Immigrants in the US - who have been ordered removed, or who have failed to leave the country - have been issued with notices from Immigration and Customs Enforcement imposing civil fines of up to $799 a day.
Edith Espinal spends her days praying, reading and, when feeling brave, taking short accompanied walks outside the Mennonite church in Columbus, Ohio, where she has been living for 21 months.
Church leaders have been protecting Espinal, who crossed illegally into the United States more than two decades ago, while she fights a deportation order.
But earlier this week, the church secretary handed Espinal a letter from Immigration and Customs Enforcement that said she had “willfully” refused to leave the country, had “connived or conspired” to prevent her deportation, and would owe the government nearly half a million dollars.
“We don’t have this amount of money,” Espinal, 42, said Wednesday of the $497,777 bill. “I never imagined they’d send it to us.”
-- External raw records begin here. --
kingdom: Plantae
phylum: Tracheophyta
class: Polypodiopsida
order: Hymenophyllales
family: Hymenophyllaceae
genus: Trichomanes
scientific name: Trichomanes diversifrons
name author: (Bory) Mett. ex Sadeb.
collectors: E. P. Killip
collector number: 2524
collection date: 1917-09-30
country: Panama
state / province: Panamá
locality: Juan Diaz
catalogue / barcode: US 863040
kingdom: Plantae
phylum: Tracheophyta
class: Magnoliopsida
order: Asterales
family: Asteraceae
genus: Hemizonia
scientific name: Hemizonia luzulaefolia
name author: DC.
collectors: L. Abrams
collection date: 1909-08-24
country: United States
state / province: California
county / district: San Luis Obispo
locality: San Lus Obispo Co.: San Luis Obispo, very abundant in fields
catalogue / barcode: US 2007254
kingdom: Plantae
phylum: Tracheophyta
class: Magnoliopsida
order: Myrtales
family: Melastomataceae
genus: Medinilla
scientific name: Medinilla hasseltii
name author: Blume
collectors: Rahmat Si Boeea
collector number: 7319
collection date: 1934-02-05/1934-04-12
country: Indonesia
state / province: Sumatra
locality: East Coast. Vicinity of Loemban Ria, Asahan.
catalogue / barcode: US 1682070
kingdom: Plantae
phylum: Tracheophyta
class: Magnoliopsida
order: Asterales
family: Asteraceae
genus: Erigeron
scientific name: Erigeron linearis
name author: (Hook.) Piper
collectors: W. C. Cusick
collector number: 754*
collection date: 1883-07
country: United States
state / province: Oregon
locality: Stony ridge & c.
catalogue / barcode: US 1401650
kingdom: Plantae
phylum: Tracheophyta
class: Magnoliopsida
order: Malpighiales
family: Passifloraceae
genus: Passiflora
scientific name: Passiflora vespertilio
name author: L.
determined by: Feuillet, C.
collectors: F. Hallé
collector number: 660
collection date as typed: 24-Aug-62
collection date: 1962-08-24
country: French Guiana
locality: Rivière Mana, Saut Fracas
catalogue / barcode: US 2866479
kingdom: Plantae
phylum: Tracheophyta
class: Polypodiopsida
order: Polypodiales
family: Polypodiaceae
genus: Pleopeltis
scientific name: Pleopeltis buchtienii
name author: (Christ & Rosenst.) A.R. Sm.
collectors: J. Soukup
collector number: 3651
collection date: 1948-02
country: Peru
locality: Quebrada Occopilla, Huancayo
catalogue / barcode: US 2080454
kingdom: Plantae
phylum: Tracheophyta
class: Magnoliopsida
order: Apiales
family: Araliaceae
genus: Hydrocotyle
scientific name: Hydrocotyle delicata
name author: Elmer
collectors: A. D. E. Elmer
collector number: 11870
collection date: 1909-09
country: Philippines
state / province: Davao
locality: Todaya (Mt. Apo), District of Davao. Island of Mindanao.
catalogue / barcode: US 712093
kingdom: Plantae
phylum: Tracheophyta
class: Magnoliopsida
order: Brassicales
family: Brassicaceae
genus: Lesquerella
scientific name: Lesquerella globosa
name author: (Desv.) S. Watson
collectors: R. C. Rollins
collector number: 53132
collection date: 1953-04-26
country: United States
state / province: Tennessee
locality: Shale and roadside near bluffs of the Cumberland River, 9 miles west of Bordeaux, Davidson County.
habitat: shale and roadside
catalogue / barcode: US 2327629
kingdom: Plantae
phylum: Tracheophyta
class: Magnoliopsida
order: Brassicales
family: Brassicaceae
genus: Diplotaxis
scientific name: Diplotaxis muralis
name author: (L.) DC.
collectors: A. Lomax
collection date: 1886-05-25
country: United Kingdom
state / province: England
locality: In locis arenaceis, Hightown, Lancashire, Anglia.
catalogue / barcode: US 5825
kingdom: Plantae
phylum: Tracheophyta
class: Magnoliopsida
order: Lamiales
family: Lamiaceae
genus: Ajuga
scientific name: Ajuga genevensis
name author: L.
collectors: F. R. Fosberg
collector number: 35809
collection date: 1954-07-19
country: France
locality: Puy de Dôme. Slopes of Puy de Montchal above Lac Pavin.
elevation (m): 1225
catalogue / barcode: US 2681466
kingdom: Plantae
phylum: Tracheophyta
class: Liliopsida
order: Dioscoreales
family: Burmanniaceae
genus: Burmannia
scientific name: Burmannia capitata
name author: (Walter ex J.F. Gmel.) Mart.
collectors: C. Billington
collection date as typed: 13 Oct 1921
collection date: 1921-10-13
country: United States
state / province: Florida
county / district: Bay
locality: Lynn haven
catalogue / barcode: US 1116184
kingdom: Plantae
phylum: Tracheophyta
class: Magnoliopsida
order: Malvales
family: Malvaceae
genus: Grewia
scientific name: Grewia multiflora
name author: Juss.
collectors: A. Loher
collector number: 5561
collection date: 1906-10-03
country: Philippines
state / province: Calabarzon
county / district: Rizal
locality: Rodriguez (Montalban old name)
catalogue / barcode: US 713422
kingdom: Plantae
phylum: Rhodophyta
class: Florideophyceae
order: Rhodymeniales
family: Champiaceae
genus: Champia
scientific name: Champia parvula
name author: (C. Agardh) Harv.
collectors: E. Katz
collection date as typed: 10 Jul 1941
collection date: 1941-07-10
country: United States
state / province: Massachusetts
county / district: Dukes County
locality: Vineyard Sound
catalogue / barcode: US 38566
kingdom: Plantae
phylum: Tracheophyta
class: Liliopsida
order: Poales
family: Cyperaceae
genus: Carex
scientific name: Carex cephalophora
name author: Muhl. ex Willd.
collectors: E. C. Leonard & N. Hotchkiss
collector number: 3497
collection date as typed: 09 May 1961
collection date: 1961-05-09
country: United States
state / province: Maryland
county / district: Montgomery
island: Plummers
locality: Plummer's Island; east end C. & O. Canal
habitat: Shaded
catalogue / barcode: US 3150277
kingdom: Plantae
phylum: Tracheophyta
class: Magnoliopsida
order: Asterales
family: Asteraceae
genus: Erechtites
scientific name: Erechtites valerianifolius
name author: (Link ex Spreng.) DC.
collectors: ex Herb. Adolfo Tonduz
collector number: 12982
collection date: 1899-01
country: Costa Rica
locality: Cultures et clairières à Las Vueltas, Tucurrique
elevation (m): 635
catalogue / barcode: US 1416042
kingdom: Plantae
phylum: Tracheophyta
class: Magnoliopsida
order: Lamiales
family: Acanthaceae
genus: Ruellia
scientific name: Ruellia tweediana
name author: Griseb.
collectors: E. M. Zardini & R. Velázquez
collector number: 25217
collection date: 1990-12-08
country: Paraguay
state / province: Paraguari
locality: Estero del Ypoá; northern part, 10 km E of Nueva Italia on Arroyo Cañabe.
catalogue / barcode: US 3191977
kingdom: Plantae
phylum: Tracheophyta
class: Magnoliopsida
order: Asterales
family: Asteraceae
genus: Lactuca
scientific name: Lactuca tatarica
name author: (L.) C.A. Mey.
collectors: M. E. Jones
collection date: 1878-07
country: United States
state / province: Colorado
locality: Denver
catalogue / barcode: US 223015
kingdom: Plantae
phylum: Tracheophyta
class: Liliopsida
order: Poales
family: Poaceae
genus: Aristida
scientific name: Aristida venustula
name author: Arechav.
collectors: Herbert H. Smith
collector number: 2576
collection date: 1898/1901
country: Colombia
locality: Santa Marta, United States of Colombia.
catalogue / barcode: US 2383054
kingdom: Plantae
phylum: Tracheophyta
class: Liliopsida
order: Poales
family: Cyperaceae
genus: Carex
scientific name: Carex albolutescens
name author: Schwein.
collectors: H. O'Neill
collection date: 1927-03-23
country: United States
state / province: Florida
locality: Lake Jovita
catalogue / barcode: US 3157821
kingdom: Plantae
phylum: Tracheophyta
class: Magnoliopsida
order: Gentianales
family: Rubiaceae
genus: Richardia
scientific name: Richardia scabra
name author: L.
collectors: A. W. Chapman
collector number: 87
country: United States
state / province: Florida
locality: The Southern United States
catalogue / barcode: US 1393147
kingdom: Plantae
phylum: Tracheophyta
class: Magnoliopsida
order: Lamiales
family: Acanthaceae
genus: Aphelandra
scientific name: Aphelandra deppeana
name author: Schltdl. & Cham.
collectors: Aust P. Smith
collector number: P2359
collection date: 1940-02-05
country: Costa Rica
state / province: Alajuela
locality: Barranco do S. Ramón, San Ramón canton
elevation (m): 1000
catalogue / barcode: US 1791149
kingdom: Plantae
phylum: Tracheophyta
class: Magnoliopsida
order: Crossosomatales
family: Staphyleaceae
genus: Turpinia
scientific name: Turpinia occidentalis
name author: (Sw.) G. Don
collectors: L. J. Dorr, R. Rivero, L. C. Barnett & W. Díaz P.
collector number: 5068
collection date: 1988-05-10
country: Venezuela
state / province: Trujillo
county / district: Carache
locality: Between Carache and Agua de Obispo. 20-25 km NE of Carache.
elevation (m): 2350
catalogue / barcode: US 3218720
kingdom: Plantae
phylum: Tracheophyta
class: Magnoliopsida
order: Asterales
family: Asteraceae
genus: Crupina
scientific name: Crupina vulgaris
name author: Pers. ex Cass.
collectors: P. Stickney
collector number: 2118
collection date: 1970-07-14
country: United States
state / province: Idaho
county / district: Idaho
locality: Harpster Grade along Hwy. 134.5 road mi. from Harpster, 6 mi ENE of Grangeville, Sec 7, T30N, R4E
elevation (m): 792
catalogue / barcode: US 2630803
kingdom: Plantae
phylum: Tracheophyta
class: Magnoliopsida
Espinal was among several unauthorised immigrants living in houses of worship who this week received similar notices, the latest measure taken by the Trump administration in its crackdown on illegal immigration.
Citing the Immigration and Nationality Act, ICE officials said the agency has the right to impose civil fines, up to $799 a day, on immigrants who have been ordered removed, or who have failed to leave the country.
“ICE is committed to using various enforcement methods — including arrest; detention; technological monitoring; and financial penalties — to enforce U.S. immigration law and maintain the integrity of legal orders issued by judges,” said Carol Danko, an agency spokeswoman.
This week’s batch of letters caught pastors and immigration activists by surprise, as houses of worship, like hospitals and schools, have generally been excluded from raids.
The immigrants have 30 days to respond to the ICE letters. Lawyers and activists in about seven states said they were scrambling to collaborate on a coordinated response and were working to confirm how many other migrants living in houses of worship had received notices.
Across the country, more than 40 immigrants are living in houses of worship, according to Church World Service, an organization that tracks the cases.